Record excerpts:
# # #

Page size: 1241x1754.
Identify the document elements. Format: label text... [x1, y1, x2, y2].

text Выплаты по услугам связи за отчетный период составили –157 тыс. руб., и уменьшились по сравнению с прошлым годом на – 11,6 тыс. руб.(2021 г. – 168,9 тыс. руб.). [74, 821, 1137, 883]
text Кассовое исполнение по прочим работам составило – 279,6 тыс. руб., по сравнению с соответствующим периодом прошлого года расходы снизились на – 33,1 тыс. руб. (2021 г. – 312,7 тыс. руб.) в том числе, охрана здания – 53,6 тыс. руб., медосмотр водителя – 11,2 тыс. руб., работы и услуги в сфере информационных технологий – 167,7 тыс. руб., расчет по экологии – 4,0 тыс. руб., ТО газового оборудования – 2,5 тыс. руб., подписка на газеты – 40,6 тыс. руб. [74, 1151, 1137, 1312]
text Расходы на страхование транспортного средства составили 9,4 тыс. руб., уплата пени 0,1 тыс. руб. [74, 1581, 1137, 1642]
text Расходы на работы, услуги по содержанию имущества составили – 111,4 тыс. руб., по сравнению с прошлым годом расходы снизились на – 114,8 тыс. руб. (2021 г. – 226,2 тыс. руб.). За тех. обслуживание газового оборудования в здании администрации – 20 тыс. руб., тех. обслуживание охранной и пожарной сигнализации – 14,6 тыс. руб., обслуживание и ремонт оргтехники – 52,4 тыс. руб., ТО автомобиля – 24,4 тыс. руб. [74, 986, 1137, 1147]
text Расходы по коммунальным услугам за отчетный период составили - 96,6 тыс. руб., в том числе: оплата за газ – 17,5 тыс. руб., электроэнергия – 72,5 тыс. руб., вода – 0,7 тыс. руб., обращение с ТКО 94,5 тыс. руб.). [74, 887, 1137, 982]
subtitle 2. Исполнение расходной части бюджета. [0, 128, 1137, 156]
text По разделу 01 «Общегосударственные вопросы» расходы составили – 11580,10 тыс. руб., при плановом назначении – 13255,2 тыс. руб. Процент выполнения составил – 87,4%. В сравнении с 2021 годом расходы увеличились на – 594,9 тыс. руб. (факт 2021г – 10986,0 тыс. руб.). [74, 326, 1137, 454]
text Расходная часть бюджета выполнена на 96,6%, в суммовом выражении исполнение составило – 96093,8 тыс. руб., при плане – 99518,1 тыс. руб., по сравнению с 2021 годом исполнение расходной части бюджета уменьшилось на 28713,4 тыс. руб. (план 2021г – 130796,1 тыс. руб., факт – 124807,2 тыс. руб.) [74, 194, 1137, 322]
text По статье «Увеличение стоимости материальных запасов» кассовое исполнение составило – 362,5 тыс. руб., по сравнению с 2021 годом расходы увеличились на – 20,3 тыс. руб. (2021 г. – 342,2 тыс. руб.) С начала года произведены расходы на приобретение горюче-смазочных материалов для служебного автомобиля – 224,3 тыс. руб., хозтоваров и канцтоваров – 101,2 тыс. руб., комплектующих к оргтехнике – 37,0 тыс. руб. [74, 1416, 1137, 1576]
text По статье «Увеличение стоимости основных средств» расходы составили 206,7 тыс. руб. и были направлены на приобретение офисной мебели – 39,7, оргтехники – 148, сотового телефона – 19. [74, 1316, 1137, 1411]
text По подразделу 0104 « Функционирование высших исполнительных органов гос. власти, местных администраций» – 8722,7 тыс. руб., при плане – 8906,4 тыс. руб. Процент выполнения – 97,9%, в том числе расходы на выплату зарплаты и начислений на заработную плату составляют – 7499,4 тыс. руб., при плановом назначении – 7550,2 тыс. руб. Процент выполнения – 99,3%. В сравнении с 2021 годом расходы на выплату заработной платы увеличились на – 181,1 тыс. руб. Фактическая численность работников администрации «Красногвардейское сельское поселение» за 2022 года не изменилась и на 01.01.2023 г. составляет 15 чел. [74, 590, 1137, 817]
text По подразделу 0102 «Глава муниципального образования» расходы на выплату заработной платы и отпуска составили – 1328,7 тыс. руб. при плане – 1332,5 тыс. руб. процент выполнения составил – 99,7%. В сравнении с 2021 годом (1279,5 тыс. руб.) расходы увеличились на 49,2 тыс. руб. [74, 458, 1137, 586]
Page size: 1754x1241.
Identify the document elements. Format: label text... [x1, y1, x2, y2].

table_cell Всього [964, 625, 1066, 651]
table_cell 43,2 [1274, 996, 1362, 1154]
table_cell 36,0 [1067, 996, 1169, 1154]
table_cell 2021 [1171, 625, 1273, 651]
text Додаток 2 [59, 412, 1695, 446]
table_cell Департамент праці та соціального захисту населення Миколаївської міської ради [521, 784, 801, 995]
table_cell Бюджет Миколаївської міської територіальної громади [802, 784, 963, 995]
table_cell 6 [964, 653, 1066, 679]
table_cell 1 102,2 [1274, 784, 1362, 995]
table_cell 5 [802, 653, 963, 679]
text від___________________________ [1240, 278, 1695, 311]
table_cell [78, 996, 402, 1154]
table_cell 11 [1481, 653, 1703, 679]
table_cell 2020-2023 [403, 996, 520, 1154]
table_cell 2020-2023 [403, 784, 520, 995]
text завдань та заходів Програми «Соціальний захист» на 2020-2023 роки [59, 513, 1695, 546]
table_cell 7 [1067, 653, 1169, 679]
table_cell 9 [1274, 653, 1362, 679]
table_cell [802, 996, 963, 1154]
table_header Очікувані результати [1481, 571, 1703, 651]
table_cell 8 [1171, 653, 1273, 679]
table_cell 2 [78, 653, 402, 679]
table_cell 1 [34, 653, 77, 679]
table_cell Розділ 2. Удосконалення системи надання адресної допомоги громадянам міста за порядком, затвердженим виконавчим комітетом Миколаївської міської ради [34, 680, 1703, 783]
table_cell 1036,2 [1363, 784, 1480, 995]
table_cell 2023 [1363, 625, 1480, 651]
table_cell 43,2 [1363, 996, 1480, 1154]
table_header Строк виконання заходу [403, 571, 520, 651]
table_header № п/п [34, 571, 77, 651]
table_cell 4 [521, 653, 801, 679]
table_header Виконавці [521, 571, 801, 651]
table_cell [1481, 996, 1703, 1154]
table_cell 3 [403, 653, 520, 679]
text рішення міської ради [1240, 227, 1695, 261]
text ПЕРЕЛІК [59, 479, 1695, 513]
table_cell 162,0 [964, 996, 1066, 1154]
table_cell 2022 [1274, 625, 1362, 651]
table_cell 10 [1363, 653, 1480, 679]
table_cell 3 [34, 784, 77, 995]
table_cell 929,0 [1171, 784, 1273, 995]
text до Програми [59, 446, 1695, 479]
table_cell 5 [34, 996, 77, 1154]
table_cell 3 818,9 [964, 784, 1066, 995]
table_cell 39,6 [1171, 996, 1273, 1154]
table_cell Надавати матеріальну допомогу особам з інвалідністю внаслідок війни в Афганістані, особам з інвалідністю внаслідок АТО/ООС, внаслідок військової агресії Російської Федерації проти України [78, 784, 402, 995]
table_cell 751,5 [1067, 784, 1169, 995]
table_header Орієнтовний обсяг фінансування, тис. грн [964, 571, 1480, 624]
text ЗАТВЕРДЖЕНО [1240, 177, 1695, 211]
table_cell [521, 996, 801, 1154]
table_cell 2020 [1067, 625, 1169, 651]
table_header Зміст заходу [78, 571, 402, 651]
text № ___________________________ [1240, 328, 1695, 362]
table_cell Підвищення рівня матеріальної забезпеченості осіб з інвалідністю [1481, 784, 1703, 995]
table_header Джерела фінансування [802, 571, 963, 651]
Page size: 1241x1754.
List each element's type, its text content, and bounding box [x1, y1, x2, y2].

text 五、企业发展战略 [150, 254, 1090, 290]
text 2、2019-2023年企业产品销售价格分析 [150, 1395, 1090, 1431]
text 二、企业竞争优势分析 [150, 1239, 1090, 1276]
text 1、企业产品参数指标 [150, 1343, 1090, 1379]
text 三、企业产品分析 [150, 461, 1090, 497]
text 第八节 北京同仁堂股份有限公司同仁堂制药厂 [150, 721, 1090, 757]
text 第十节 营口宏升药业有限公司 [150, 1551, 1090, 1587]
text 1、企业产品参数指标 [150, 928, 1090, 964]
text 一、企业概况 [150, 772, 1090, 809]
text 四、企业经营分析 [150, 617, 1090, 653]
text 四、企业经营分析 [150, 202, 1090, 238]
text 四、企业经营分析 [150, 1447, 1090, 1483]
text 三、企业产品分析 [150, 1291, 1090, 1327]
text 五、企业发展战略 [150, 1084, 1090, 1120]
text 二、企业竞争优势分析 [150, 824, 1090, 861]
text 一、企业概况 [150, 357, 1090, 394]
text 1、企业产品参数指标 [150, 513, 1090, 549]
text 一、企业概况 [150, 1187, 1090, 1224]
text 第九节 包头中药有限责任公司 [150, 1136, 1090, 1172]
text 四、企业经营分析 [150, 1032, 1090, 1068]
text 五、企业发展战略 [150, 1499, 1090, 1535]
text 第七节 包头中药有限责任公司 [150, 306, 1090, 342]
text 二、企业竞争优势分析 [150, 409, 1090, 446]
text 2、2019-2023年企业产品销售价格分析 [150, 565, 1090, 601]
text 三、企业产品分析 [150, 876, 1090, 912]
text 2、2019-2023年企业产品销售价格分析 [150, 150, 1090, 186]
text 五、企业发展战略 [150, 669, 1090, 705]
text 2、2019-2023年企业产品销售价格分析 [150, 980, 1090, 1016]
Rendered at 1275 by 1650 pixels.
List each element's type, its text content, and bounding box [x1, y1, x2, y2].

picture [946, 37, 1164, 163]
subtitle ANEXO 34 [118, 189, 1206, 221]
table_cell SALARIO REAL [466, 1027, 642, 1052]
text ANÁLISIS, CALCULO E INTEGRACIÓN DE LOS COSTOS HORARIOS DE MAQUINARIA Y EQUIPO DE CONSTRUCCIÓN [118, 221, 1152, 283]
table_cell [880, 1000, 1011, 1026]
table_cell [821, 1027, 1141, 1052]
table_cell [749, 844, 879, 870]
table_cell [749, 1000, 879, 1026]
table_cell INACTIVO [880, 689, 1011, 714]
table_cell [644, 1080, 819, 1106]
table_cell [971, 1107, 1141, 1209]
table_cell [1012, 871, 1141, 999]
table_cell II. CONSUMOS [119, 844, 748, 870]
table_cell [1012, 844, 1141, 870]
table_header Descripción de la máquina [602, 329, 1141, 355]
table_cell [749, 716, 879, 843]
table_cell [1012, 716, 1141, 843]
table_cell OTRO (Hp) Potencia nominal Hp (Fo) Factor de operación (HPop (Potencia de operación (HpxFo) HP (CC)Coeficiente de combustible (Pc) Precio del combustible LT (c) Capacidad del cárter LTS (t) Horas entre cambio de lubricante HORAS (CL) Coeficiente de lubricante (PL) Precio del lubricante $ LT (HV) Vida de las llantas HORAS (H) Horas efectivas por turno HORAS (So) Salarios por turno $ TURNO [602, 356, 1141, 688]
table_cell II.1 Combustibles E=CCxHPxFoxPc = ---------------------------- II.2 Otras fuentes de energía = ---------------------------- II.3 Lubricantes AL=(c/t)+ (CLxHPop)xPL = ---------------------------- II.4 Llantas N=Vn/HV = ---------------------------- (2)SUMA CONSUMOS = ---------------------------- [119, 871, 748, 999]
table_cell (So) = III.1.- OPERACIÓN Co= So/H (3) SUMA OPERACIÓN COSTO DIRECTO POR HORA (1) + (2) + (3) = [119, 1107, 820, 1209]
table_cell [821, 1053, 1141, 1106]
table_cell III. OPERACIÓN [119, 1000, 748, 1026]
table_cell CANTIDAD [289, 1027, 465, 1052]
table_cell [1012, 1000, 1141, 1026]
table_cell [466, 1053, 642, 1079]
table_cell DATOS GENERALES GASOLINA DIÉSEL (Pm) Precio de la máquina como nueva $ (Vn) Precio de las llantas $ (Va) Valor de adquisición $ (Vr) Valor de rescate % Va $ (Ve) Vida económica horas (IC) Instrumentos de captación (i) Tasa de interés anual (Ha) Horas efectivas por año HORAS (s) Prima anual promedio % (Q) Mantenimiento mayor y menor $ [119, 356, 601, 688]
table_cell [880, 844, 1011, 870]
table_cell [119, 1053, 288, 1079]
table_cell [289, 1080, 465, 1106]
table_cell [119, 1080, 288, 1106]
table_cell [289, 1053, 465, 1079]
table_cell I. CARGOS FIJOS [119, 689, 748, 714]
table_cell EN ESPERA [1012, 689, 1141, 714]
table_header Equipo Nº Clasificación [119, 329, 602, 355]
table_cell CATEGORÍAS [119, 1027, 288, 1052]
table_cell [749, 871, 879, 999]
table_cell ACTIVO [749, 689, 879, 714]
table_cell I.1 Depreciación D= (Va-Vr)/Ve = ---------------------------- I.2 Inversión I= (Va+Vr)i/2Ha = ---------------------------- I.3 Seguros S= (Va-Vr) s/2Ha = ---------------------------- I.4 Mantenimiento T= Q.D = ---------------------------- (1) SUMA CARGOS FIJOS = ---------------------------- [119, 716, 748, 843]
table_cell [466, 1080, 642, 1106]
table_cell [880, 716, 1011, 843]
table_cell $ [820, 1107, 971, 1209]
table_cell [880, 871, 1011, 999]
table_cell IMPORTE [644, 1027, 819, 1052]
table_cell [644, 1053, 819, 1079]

# # #

What is being asked:
Which lines in the records contain the word "企业产品参数指标"? Copy each one.

Finished task:
text 1、企业产品参数指标 [150, 1343, 1090, 1379]
text 1、企业产品参数指标 [150, 928, 1090, 964]
text 1、企业产品参数指标 [150, 513, 1090, 549]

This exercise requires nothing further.